Now that I see clearly that the drink is linked to a bad state of mind for me, and I see that, when I return to drinking, I have tons of fun for a while but then I fall into the pit again, I have decided that it makes sense for me not to drink. To support my decision, I've been trying to go to AA, but it hasn't felt like a good fit for me. I know I wrote a few weeks ago that I was trying it, and I was being patient. I have been, and I am. But I have trouble there. I react badly to the often implicit sexism, and the group dynamics often remind me of the worst parts of being a teenager. I don't identify as "alcoholic," any more than I identify as "major depressive" or "insert-diagnosis-here-ic." I know that in mental health, recovery communities are moving away from that kind of language, aiming to see the full person and not just the problem, disease, or diagnosis, whatever it is. (Makes me think of a poem I love, Ginsberg's Sunflower Sutra, in which the speaker calls out, "We're not our skin of grime!" Oh how much I love that poem!) I'm trying to figure out how to live well, and how to keep this resolve not to drink alive enough that it's supportive of who I want to be, but not so front and centre that it defines or consumes me. Attending AA meetings makes me feel, simultaneously, that the drink problem defines me, and that my version of the problem isn't bad enough anyway. So it's just another group to which I don't quite belong. Frankly, I'm not sure that's doing me much good.


This morning, I read a great post at NoMoreSally about getting sober as a kind of being an adult and getting on with life. She speaks to a lot of what I'm talking about here. It's food for thought, that's for sure.


In his wonderful though often impenetrable Philosophical Investigations, Wittgenstein said, "a philosophical problem has the form: ‘I don't know my way about'" (PI 123). That seems to be a good take on my problem. OK, now I don't drink. But how do I live? 
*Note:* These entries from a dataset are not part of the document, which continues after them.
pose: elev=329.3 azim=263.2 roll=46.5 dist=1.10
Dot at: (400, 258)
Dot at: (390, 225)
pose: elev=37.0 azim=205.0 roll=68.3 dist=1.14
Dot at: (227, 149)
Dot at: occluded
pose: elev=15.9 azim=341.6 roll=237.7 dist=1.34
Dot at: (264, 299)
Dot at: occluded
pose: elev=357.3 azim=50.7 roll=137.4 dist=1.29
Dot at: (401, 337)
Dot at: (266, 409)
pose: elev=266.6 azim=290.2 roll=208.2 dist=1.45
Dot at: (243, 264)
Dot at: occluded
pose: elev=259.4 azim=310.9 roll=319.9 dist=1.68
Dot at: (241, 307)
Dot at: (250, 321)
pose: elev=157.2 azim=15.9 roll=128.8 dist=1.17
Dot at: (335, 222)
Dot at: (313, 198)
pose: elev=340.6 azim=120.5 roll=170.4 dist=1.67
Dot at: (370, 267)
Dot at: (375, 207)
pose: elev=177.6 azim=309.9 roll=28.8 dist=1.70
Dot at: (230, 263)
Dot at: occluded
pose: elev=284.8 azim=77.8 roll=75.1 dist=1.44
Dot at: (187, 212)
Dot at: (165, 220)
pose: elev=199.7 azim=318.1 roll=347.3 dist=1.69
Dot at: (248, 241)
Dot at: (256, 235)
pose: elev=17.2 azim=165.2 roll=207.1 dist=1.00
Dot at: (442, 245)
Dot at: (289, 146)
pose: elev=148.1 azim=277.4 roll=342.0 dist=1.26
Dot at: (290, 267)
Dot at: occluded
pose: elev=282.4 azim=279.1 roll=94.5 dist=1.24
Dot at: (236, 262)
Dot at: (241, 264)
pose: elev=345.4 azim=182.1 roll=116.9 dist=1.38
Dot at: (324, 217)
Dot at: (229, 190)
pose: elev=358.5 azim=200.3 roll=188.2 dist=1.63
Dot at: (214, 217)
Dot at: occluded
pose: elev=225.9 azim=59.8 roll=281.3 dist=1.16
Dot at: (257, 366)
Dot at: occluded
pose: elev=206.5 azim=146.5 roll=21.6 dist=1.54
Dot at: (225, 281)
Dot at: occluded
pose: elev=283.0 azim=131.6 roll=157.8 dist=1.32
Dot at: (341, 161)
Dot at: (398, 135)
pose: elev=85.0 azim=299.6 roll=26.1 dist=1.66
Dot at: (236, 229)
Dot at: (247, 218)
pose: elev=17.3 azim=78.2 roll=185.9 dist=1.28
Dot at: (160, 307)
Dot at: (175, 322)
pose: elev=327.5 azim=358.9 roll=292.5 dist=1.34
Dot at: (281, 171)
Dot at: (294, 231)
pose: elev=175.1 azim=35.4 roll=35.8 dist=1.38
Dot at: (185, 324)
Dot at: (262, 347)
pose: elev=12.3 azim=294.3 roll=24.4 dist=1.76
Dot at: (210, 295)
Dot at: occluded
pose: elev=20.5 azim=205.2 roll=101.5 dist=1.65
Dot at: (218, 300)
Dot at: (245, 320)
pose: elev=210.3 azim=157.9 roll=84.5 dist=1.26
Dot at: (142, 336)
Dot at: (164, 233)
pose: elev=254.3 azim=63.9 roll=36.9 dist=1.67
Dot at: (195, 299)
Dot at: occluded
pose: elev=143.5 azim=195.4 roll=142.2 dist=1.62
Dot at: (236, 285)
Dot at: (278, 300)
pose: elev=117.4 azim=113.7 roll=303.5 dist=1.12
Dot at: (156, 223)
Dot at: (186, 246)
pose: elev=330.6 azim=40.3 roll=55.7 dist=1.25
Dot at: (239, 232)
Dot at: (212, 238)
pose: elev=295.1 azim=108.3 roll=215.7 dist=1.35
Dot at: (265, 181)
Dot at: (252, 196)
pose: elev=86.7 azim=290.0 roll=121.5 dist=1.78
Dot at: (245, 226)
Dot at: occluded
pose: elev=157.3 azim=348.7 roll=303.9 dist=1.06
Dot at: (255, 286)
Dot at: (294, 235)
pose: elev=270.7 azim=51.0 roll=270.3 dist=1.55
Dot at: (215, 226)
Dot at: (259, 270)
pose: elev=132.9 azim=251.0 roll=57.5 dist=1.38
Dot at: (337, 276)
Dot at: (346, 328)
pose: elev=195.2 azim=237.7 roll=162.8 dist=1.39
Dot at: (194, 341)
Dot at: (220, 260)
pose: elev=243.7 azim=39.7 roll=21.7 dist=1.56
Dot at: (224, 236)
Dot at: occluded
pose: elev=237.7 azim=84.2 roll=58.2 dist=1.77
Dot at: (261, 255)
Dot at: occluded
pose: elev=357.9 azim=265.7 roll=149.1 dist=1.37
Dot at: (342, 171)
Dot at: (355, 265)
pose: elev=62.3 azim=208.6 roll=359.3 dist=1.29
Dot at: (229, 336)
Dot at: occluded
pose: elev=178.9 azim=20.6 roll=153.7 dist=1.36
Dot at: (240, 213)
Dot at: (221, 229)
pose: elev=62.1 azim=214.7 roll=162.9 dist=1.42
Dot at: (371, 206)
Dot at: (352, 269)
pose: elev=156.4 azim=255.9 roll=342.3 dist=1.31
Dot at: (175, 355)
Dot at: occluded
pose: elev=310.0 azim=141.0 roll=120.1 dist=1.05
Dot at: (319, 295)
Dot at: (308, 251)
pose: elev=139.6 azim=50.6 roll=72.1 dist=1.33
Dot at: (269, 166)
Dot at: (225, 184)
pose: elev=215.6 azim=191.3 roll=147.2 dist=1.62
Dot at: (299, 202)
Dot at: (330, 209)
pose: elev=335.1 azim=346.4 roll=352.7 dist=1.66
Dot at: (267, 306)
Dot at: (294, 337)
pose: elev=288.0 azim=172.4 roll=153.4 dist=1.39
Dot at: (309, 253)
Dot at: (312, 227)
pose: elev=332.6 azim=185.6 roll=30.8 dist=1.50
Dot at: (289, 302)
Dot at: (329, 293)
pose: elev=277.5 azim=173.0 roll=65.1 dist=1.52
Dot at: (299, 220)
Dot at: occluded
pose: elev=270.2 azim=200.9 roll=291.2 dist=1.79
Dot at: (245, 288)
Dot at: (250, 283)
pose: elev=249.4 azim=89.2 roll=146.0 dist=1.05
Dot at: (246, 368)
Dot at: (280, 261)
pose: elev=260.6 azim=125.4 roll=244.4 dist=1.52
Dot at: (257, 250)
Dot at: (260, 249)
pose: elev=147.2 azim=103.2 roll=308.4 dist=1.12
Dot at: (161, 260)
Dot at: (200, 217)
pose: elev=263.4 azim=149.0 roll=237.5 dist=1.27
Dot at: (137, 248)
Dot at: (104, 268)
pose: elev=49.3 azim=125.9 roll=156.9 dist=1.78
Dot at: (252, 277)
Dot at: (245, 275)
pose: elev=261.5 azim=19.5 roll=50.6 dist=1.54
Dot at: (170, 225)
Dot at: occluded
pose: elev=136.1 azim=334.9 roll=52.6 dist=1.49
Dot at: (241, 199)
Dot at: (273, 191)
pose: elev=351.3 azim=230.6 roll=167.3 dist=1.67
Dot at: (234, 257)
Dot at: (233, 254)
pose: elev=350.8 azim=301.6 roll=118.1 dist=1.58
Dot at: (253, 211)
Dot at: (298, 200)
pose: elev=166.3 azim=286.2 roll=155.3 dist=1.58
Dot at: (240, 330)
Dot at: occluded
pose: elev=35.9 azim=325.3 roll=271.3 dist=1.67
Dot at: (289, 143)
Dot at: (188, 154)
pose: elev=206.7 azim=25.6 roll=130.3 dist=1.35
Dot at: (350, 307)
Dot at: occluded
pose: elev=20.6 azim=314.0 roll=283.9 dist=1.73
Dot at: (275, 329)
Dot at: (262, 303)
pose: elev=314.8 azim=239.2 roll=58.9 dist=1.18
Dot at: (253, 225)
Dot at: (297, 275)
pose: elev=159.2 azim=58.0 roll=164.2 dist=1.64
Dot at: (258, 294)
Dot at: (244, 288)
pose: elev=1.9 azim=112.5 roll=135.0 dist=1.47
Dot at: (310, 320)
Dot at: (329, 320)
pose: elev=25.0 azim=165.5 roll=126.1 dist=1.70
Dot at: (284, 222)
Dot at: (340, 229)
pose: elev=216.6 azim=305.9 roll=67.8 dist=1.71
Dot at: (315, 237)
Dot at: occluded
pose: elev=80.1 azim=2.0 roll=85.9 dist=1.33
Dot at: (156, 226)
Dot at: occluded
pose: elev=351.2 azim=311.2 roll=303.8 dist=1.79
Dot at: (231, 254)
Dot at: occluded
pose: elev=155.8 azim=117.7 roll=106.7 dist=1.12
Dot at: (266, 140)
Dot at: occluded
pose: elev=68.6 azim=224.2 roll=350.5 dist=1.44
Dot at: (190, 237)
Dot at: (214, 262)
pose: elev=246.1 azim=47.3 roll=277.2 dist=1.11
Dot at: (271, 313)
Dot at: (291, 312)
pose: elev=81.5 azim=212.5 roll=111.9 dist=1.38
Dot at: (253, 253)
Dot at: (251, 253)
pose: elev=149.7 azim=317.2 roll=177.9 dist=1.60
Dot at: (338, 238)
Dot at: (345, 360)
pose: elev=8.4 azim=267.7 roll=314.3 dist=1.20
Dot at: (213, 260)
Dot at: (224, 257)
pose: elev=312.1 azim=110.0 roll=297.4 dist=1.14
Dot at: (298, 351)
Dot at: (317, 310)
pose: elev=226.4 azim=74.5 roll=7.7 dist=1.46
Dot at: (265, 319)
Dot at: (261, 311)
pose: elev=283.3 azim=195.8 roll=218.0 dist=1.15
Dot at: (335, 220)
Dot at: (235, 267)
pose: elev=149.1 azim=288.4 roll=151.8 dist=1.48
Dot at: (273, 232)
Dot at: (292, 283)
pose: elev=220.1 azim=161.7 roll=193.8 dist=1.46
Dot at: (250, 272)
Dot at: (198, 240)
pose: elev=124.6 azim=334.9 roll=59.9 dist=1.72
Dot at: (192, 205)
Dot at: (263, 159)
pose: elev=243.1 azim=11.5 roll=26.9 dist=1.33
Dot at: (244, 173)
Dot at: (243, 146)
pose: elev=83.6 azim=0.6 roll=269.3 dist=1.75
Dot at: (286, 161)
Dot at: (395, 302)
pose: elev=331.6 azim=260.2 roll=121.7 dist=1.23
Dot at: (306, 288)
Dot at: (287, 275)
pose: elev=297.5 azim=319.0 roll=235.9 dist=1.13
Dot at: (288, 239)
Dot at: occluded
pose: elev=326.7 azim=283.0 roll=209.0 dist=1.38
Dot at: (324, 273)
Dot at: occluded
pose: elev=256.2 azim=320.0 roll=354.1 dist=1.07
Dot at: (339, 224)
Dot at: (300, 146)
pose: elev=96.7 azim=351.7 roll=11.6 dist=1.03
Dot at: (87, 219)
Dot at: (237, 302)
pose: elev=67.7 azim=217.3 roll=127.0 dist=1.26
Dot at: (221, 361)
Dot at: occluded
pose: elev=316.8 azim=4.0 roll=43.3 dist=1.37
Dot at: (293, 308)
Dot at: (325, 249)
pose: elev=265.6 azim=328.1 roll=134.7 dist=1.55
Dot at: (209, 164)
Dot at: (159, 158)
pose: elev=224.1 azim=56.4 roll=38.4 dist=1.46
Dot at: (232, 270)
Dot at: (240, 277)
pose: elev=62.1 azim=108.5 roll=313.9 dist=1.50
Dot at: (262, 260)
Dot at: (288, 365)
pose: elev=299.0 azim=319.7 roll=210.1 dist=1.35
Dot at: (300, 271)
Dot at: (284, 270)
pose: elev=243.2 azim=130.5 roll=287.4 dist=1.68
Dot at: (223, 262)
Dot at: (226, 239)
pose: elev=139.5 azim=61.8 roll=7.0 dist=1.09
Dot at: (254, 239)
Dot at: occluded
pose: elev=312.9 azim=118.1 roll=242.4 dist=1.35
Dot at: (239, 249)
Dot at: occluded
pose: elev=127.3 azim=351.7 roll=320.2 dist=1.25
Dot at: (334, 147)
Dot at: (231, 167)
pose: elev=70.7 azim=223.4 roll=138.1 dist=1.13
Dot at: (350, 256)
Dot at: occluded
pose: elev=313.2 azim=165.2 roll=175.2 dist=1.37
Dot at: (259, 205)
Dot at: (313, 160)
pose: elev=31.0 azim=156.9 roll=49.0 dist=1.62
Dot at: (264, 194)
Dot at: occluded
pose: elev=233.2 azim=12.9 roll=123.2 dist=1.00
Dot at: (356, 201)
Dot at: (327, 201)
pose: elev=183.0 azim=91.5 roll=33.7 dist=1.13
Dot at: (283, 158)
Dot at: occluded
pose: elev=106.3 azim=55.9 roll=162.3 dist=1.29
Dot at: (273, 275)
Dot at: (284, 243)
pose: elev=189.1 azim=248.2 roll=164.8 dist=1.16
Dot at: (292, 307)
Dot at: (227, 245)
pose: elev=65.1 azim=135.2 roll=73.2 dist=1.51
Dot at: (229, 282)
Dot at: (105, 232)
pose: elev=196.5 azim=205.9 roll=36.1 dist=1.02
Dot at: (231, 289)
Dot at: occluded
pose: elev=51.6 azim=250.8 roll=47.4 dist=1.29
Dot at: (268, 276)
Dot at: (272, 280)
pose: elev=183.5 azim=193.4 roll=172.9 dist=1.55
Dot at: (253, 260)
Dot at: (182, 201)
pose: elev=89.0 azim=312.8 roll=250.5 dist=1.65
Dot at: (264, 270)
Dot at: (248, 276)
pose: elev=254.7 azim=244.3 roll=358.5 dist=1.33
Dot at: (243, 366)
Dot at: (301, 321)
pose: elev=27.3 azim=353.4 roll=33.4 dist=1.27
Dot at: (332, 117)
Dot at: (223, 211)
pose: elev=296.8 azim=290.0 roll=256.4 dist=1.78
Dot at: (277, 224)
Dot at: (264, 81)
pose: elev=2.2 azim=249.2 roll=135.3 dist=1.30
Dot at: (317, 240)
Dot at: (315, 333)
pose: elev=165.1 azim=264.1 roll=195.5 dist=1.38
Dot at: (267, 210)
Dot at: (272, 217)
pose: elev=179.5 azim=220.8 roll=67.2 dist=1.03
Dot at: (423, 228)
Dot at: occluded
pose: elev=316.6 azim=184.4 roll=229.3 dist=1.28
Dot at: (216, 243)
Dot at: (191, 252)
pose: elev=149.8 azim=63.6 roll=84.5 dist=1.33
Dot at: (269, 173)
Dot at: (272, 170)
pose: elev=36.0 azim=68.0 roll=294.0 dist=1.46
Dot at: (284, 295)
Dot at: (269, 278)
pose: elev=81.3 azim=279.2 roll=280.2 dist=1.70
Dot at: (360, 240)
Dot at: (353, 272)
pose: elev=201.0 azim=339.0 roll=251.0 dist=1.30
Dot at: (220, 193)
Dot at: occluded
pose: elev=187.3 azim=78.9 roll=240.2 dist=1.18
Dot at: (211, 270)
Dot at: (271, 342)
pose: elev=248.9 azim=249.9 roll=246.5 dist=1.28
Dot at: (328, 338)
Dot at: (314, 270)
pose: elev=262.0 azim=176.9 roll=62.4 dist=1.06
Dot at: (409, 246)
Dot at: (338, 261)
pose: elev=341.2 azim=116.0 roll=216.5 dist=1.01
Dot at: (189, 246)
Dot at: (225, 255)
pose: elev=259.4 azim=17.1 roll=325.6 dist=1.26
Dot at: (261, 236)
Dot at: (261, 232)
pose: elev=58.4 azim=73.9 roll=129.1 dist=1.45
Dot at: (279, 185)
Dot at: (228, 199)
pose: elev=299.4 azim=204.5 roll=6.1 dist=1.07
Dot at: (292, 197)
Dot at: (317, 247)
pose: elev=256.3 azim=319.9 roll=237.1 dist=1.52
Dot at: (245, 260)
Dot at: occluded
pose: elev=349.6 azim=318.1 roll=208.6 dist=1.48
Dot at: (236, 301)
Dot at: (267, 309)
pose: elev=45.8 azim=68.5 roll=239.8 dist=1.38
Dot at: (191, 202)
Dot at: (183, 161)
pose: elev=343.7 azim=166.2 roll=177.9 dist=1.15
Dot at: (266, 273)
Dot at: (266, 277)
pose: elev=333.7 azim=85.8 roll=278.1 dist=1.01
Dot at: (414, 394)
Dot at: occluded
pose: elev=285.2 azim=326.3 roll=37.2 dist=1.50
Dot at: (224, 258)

This isn't a post with answers. I'm finding my way, and I have more questions than anything else. I am often lost. At the same time, I continue to feel a fierce aversion to certainties about any of this. Some people will say, "Just don't drink," and the longer you are sober, the better life gets. That hasn't quite been true for me in the past. Sober was and is a good start, but it remains only a start. I need something else. I don't quite know what that something else is, and I suppose my gut feeling is that it's no one thing. I have a better sense of what I am doing in my academic work, and that's helpful. My husband is fantastic. I spend too much time on my own, but so does every grad student I know, and I'm working on changing that. I'm doing lots of other stuff too, but by now this post is long enough. Maybe all this is just to say I am here, trudging along like everyone else: sober, living, confused, but here. And that's just fine.

If you're still here, thanks for reading and walking along with me! Wishing you peace and joy on this rainy grey December west coast day. 


(* Post edited to add: something wacky is happening to the font here and I have to keep resetting it to "normal," but it keeps reverting to several typefaces and font sizes. Which I know is funny. But sorry if it makes the rambling post even harder to read!)